- #1
Hornbein
- 2,071
- 1,694
Hardly anyone would think of this solution. I even wonder how anyone would come up with the question. And it is even more amazing that the questioner and solver were not the same person.
For a larger number of boxes (>50), the math is easy. Instead of 1 - (1/51 + 1/52 + 1/53 + ... 1/100) if would be 1 - (1/(n+1) + 1/(n+2) + 1/(n+3) + ... 1/100).Borg said:I'm curious as to how larger or smaller numbers of selected boxes would affect the outcome. Logically, if they could open more boxes, the odds generated by this strategy would increase. Likewise, selecting fewer boxes would decrease their odds. Thoughts?
It's Miltersen's 100 prisoners problem; the solution depends on whether there is a cycle of length > 50 in the arrangement of the boxes.Vanadium 50 said:Does this really take watch a 17 minute video plus ads to understand? Or can someone summarize?
You've got N slips of paper numbered 1 though N. You've got N boxes numbered 1 through N. The papers are randomly assigned to the boxes.Vanadium 50 said:Does this really take watch a 17 minute video plus ads to understand? Or can someone summarize?
This is not correct.Hornbein said:(If not there is a small chance you will luck out anyway.)
? This is just one of the cases where the prisoners all die. That happens in about 2/3s of the cases.pbuk said:This is not correct.
WLOG consider 6 prisoners with boxes containing [1:2, 2:3, 3:4, 4:1...] (i.e. a cycle of 4). Each of the prisoners 1-4 stops 1 short of the box containing their number.
Yes, that is what I quoted from your post. I demonstrated that if there is a cycle of length n > 50 then n prisoners must fail so there is no "lucking out" in this case.Hornbein said:I was however wrong in saying the prisoners might luck out in an unfavorable situation.
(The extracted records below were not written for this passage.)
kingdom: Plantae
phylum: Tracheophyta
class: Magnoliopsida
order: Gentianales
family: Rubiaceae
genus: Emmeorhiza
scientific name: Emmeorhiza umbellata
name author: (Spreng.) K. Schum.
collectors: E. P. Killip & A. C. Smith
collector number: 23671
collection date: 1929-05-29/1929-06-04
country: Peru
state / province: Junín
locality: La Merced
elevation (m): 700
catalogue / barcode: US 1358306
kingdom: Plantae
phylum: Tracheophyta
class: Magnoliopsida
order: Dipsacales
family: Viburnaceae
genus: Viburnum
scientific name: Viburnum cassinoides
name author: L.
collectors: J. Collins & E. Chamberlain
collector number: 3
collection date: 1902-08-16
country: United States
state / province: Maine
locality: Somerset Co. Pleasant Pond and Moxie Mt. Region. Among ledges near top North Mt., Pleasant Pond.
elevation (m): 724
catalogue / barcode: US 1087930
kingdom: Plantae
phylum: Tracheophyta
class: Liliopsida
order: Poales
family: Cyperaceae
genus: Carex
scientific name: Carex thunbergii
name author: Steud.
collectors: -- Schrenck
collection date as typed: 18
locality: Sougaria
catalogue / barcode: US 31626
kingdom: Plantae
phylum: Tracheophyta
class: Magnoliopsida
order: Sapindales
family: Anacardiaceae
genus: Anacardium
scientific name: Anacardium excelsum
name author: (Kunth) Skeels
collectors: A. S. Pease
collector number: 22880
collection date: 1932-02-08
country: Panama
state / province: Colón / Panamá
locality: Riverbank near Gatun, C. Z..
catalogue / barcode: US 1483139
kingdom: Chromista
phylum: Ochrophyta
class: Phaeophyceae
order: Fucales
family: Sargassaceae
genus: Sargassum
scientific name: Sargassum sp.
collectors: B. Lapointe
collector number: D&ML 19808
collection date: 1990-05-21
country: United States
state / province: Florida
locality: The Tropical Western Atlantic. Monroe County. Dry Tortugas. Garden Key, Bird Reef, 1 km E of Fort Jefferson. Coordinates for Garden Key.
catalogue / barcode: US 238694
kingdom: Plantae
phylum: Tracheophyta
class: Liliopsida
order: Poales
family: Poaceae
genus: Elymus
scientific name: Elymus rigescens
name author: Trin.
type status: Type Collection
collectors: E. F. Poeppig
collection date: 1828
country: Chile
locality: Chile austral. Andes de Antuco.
Assume the number of prisoners varies and they open half the boxes.Borg said:I'm curious as to how larger or smaller numbers of selected boxes would affect the outcome.
You can take Smith and Johnson. Smith's a good man, and Johnson's all right.Vanadium 50 said:You three guys - half of you come with me!
Borg said:Thoughts?
Why is the arithmetic more complicated? I assume I am missing something obvious..Scott said:For a smaller number of allowed boxes, the arithmetic isn't so simple.
Yes.hutchphd said:Why is the arithmetic more complicated? I assume I am missing something obvious.
An algorithm is a set of instructions or rules that are followed in order to solve a problem or achieve a specific goal. It is a step-by-step process that can be applied to different situations or data sets to produce a desired outcome.
An ingenious algorithm is one that uses creative or unconventional methods to solve a problem. It may involve thinking outside the box or incorporating unique ideas or approaches.
An algorithm riddle is different from a traditional riddle in that it requires a logical and systematic approach to solve, rather than just relying on clever wordplay or lateral thinking. It often involves breaking down a problem into smaller steps and using a set of rules to reach a solution.
No, the riddle is not impossible to solve. While it may seem daunting at first, it can be solved by breaking the problem down into smaller parts and applying logical thinking and problem-solving skills.
Yes, algorithms have a wide range of applications in various fields, including computer science, mathematics, and engineering. They are used to solve complex problems, make predictions, and automate processes in many different industries and areas of research.